Mas as preocupações de Mila não se prendiam apenas com os sintomas que começavam a surgir; diziam também respeito à falta de material. “Eles não tinham material de proteção. Ela queixava-se ao marido que estava a usar a mesma máscara há dois dias e às vezes ela própria chegava a comprar máscaras no Lidl para ir trabalhar. Não havia viseiras, havia funcionários a trabalhar sem máscara. Não estavam muito preparados, nem plano de contingência tinham preparado”, refere.
Mila foi sempre trabalhar, mesmo com sintomas, até ao dia 16 de junho, quando não conseguiu mais. Nos dias 17 e 18, os sintomas pioraram. Foi aí que lhe fizeram o teste à covid-19. Deu positivo.
Depois disso, Mila continuou a queixar-se da saúde. A médica que a acompanhava pelo telefone dizia que era “normal” e que “tinha de esperar”. No dia 23 foi levada para o Hospital do Espírito Santo, em Évora. No dia 25 foi colocada em coma induzido. Viria a morrer no dia 1 de julho. “Já era tarde quando a Mila foi levada para o hospital”, refere Cornelia. “O marido ligava a pedir informações, só diziam que ela estava estável e na verdade estava a piorar de dia para dia. A Mila morreu sozinha”, lamenta Cornelia. Cornelia reitera que o primo “só quer justiça pela mulher, pelos filhos, pelos idosos”, por toda a “negligência da fundação”.
Uma auditoria da Ordem dos Médicos concluiu que o lar da FMIVPS não cumpriu com as normas da Direção-Geral da Saúde para evitar a propagação do novo coronavírus. O DIAP de Évora abriu entretanto um inquérito ao caso. Mas a FMIVPS garante ter feito “tudo o que estava ao seu alcance” para “salvar vidas”, naquela que é uma “crise de saúde pública” que assumiu “contornos dramáticos”.
Sobre a alegada falta de material, José Calixto remeteu uma resposta para os serviços da fundação, mas esta não chegou até ao fecho desta edição.
“Há pessoas que ajudaram por obrigação” Após a morte de Mila, a mãe de um colega de escola de um dos seus três filhos decidiu criar uma angariação de fundos para ajudar a família, que acabou por também ficar infetada com o novo coronavírus.
Cornelia deixa ainda mais um recado: “Nós não pedimos nada. Agora vemos que há pessoas que ajudaram por obrigação.
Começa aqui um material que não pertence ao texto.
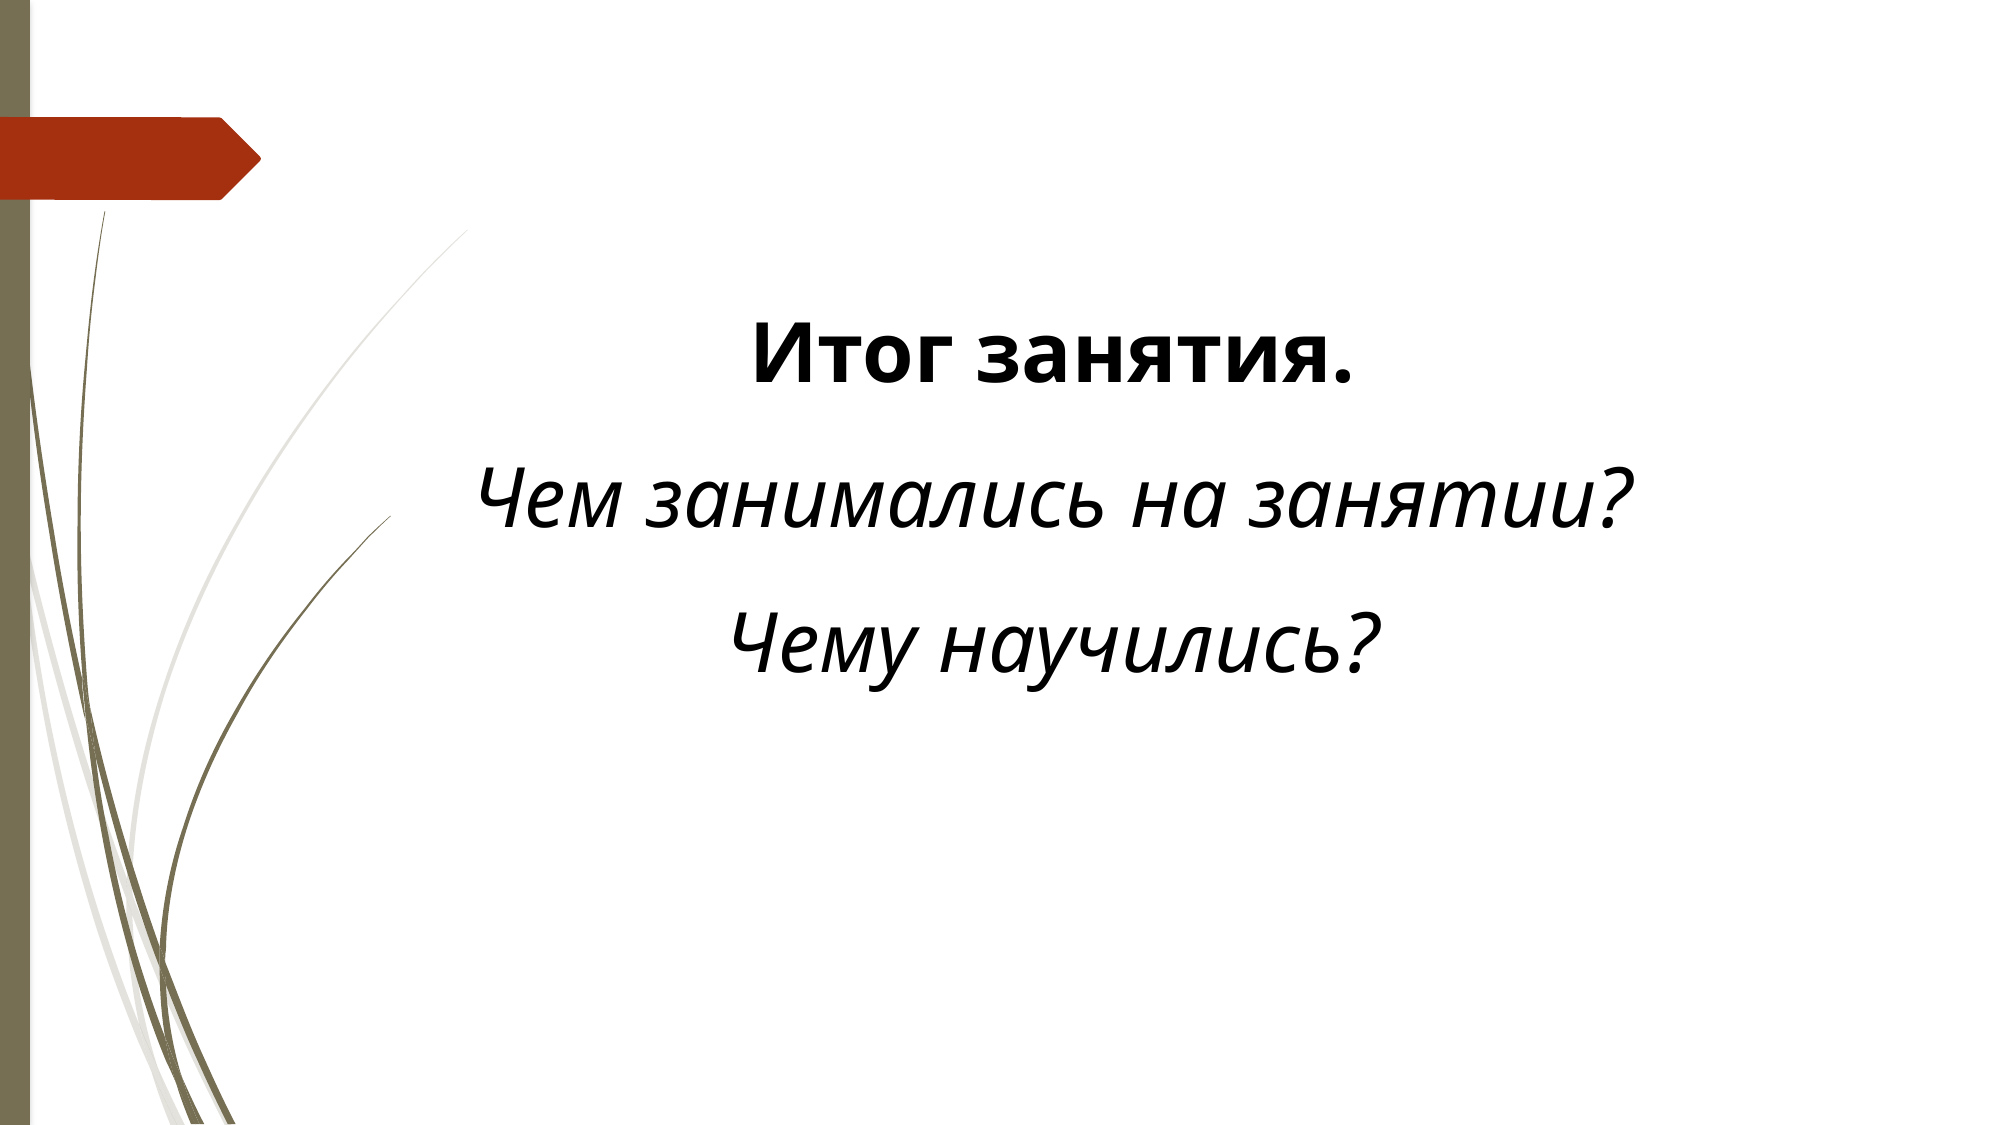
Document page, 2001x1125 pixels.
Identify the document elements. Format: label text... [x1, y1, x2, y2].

text_box Итог занятия. Чем занимались на занятии? Чему научились? [321, 125, 1784, 863]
Quem estiver arrependido, o Adrien está disposto a devolver o dinheiro todo. Quando ajudamos não precisamos de apontar o dedo a dizer eu ajudei, eu dei. O Adrien sente-se discriminado. Só quer justiça”, explica. Cornelia destaca ainda que a família é “honesta” e que Mila era uma pessoa “culta” e “educada” que na Moldávia trabalhava como professora primária e que veio para Portugal à procura de uma vida melhor. “Nunca falharam com ninguém e não merecem ser tratados desta maneira”, remata.